Huffington Post | Rachel Sklar | Posted Sunday August 6, 2006 at 02:48 PM
Today at the top of Meet The Press:
"Day 26 of the fighting in Lebanon and Israel. Is there any end in sight? Day 1,236 of the war in Iraq. Is the U.S. in the middle of a civil war?"
Okay, besides the whole making-the-Iraq-civil-war-into-a-question thing (paging Donald Rumsfeld!), this was a straight-ahead comparison: days of one conflict vs. days of another. A pretty shocking comparison because for all the horror and loss and tragedy of the Israel-Hezbollah-Lebanon battle, it's been going for less than a month. The war in Iraq has been going for over THREE YEARS with no sign of abatement, and certainly no timetable for same. So: 26 - 1,236, a straight-ahead comparison. Moving on.
On CNN this afternoon* on "This Week At War": "Next, when we turn to Iraq, and this question: can Iraqi forces control the spiralling sectarian violence, or is Iraq at the tipping point to a full-scale civil war? But first, a look at the human cost of the conflict in Iraq and across the Middle East."
And then they show this graphic:
There are so many problems here I don't know where to start.

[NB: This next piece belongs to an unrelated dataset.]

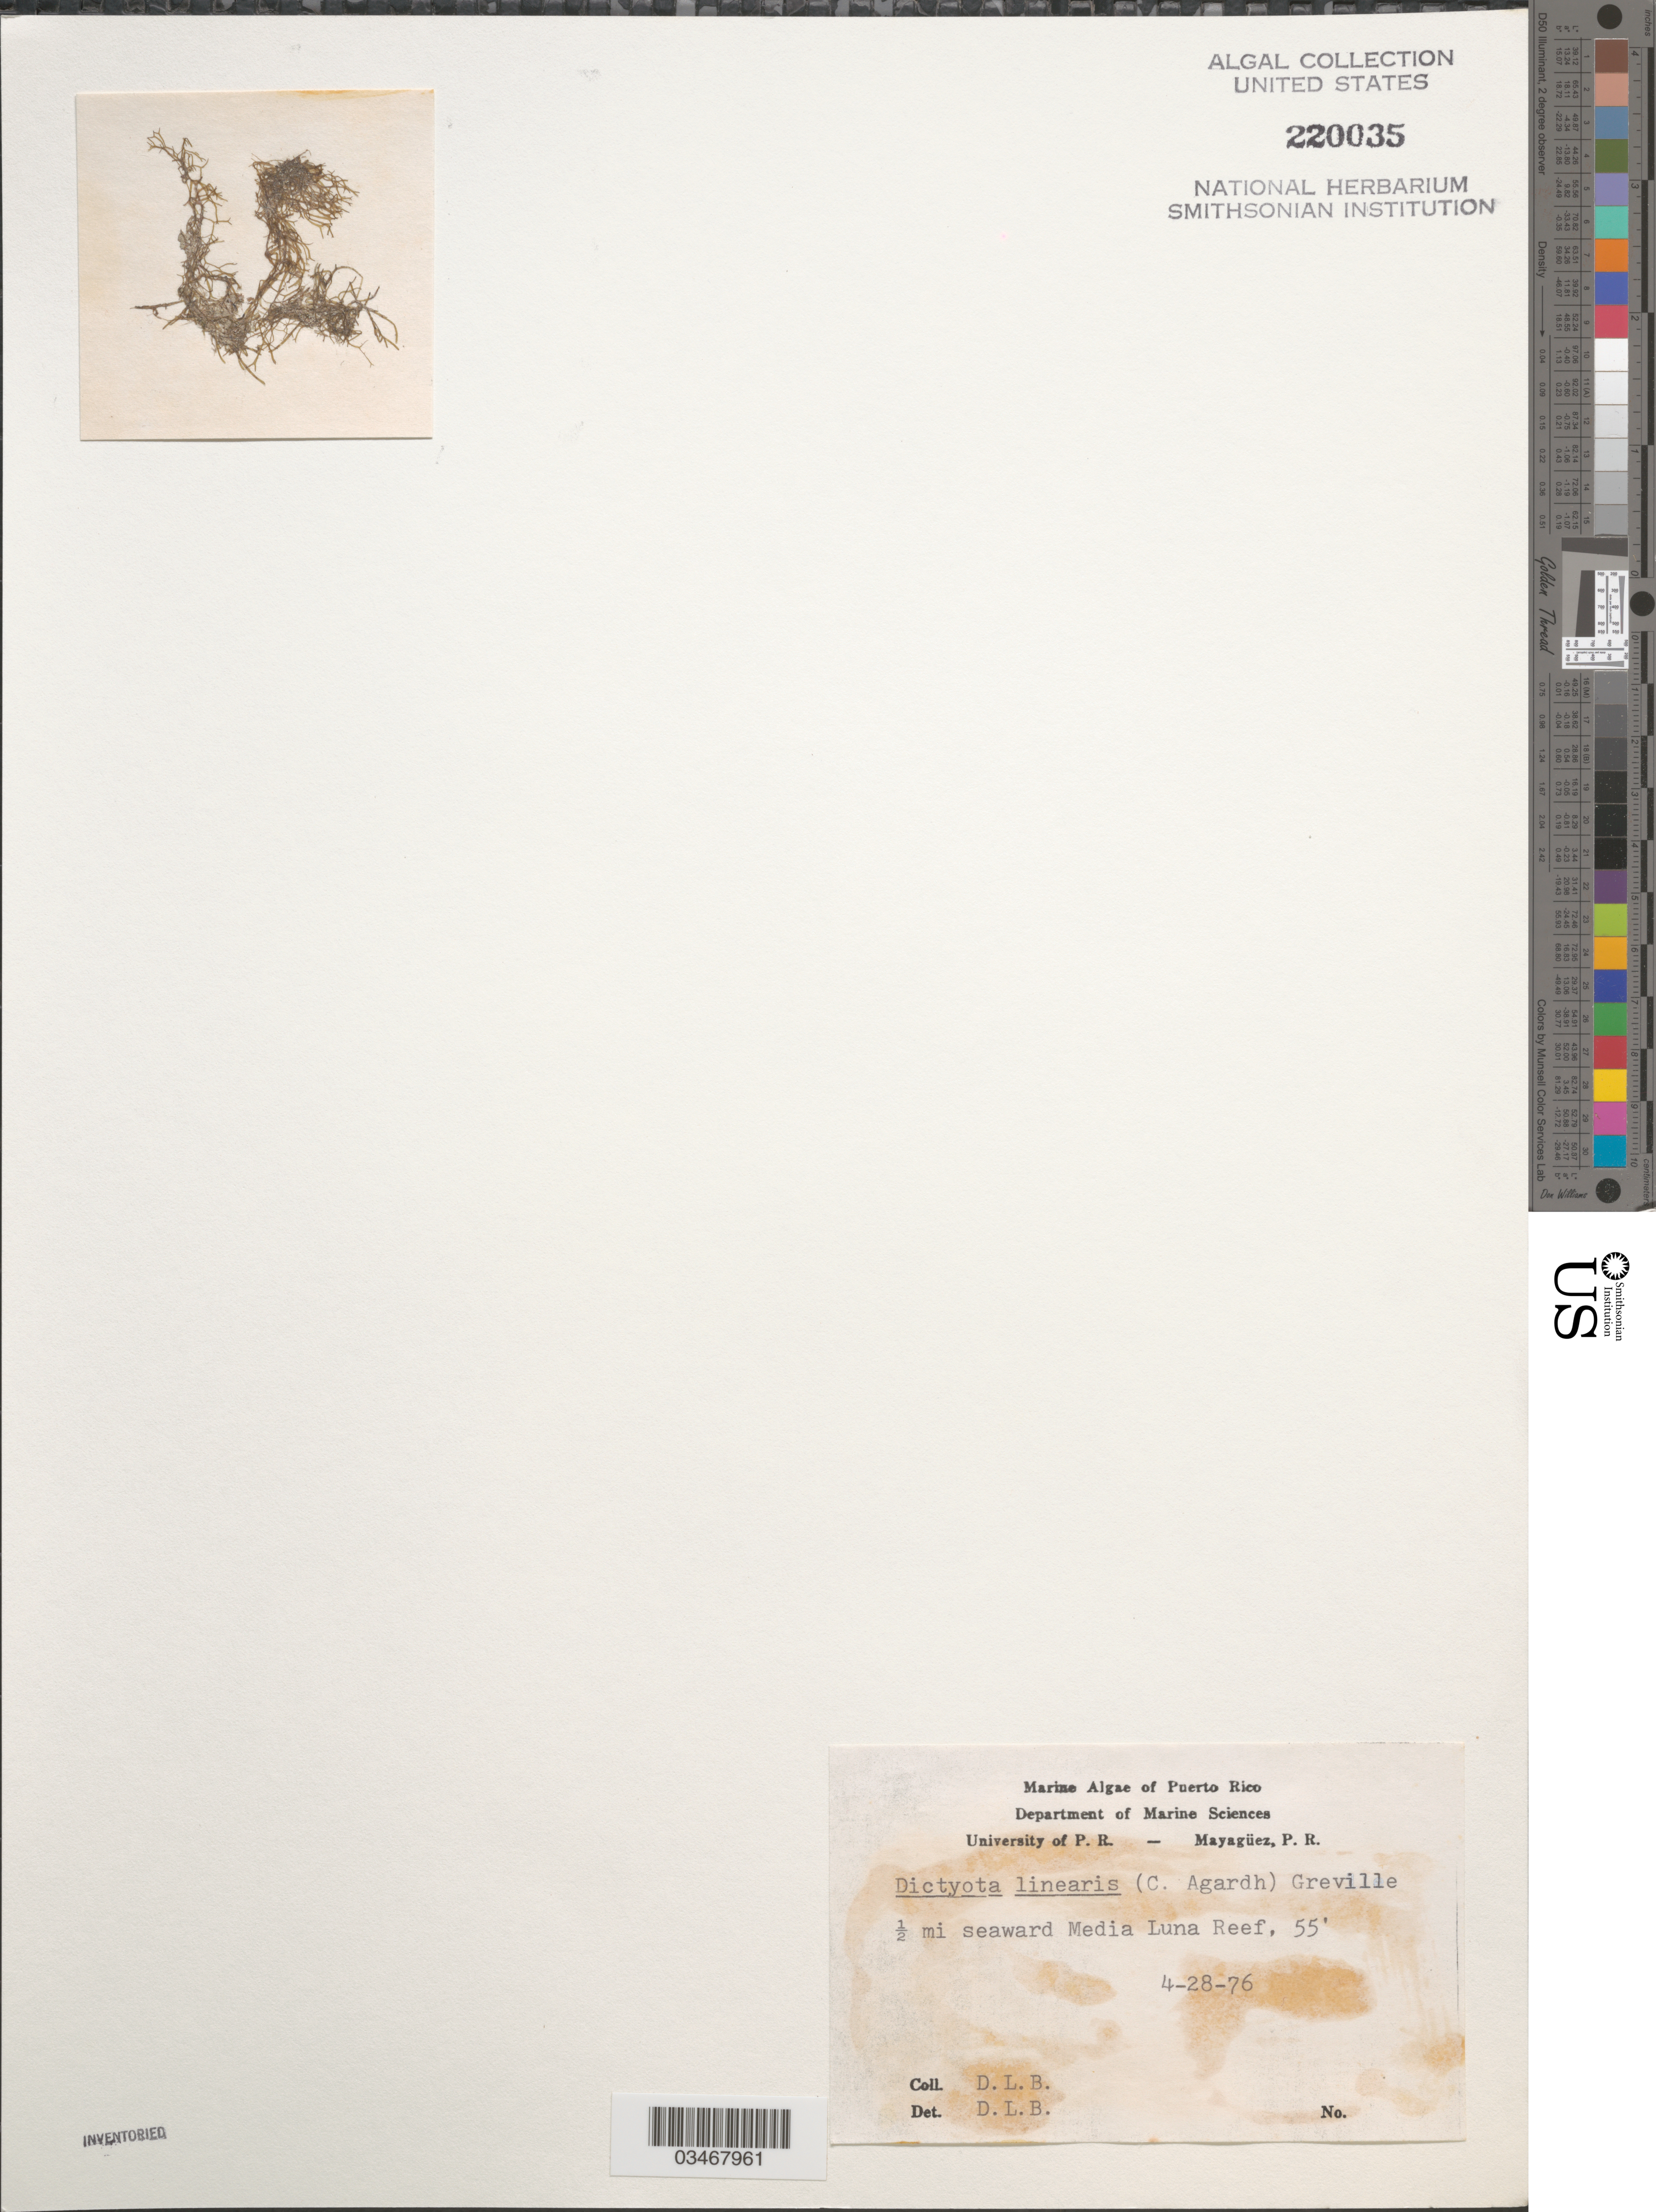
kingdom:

Let's start with the framing. First of all, YES, media friends, Iraq IS in a civil war. Turning it into a question minimizes the violence there. But here, minimizing the violence in Iraq is the name of the game. The setup: "A look at the human cost of the conflict in Iraq and across the Middle East." And then the straight-ahead comparison of numbers....for the past week, that is. Across the top of the screen, under "WAR FATALITIES" in large type, is the date: July 12 - Aug. 4. But the lead in specifically spoke to "the human cost of the conflict in Iraq" - and the numbers as they follow list the civilian dead as 683 - 650 for Israel/Hezbollah and Iraq respectively. Dates notwithstanding, it is at best a mixed message and at worse horribly misleading.
This doesn't even include the fact that there has been no breakdown of those numbers. Iraqi civilians are all, literally, Iraqi civilians, even enmeshed as they are in a civil war (yeah, I said it). But of those 683 civilians, how many are Lebanese? How many are Israeli? Then look at the comparison of soldiers dead: 45 Israel, 400 Hezbollah. How does this compare to the civilian breakdown - it could mean that Israel is shelling the hell out of Lebanon or it could mean that Israel is only targeting Hezbollah forces and Hezbollah is launching rockets into Israel willy-nilly. The point is, those numbers have meaning that is totally stripped in this graphic, which has now created a misleading comparison between Israel and Hezbollah on one hand while not differentiating between them on the other, and meanwhile has slapped it next to statistics on Iraq that at first glance are suggestive of representing the entire conflict and certainly not reflective of how they were introduced on air.
(NB: Presumably the civilian total cited for Israel/Lebanon does not include data from Haifa, where we learn in a breaking news report immediately following this segment that a "barrage" of rockets has just rained down from Hezbollah).
Yes, it's true, the program is called "This Week At War" and the dates are written clearly on the screen. That said, it IS misleading. How do I know? I found out about it from someone who was misled: I got a phone call from a friend scratching her head and wondering how it was possible that the civilian tolls could be so similar. I was confused too and informed her that no, that wasn't possible. She said that she'd just seen it on CNN, at which point I asked her to rewind, press pause, and tell me exactly what was on the screen. Only then did she realize that the numbers referred to a specific month-long period.
CNN isn't stupid — they know how their graphics are read, and how much information people can take in over the few seconds that a chart is up onscreen. The conflict in the Middle East is complicated enough — CNN should be trying to make it helping to make the information more clear, not less.
*This anchor is not John Roberts - I recognize but can't name him, and can't ferret out his name anywhere. Help would be appreciated.
**Yes, yes, I know that Fox has been misleading as well. Suffice to say, there is a lot of coverage and a lot of it isn't so great.